China, the world’s second-largest producer and consumer of corn behind the U.S., is experiencing widespread weather-related planting delays as well. The northeast is wet and the northwest has drought.
Mitigating the potential for smaller-than expected Northern Hemisphere 2013-14 crops, to some degree, are the excellent results being achieved in Brazil. The 2012-13 harvest is not complete, and ideal growing conditions have resulted in upwardly-revised estimates. The April USDA estimate was 74 million tonnes, revised up from the 72.5-million-tonne March estimate. Some analysts have raised the forecast to 76.5 million tonnes. It reads well in the headlines, but it would be a drop in the bucket if set against a Northern Hemisphere crop failure.
The coming U.S. crop is expected to replenish inventories. At 14.5% of consumption, 2012-13 global ending stocks are at their lowest level since 1973-74. As illustrated, farmers should get the crop in the ground eventually, and there is a better than even chance that we’ll muddle through and avoid a disaster. However, at present, with the prices hovering near the recent lows, it would seem that the market is discounting a normal crop.

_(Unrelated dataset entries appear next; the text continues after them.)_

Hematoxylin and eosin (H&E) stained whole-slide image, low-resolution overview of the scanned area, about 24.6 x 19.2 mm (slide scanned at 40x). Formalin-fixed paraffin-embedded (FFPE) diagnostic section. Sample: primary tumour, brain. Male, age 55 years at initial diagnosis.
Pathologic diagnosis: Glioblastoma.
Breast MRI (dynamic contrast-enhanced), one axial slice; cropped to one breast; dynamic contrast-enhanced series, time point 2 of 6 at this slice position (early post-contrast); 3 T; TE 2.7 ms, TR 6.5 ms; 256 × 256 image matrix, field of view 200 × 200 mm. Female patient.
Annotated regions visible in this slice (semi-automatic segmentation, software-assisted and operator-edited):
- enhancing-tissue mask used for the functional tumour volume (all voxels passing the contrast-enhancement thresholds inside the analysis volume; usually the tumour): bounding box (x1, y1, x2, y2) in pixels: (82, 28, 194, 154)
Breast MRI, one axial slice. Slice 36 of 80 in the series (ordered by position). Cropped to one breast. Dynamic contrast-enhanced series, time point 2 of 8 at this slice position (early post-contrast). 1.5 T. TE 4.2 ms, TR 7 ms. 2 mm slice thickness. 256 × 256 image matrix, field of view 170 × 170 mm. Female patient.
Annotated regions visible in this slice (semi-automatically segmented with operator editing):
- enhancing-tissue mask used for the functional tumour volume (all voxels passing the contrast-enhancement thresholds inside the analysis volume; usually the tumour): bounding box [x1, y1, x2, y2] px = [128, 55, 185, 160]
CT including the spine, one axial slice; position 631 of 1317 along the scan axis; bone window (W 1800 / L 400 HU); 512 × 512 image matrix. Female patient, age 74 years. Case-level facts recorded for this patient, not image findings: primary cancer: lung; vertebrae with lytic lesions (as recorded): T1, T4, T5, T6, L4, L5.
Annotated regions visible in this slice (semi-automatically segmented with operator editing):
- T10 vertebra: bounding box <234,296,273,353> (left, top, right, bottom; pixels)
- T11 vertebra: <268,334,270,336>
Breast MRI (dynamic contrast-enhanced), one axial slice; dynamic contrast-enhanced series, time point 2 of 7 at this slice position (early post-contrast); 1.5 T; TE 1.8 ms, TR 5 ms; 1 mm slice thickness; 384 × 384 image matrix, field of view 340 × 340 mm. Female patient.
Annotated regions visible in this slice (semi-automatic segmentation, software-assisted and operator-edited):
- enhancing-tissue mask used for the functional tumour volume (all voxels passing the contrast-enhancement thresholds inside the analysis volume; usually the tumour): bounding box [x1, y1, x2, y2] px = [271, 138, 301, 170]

Our April 5 recommendation was “... to follow the weather and buy new-crop months at the slightest hint of a disappointing crop.” Well, we believe we’re there. We are not predicting further bad weather. Rather, we believe that the U.S. crop is highly vulnerable, and the market is presenting a potential low risk/high reward trade if anything short of perfect conditions do not appear – real soon.
Buy December corn, place initial stops at $5.05, close only. Alternatively – for the more patient trader – surrender a little territory and wait for the market to declare that things aren’t going as well as they should be. Place buy stops at $5.50, also close only, to enter the long side.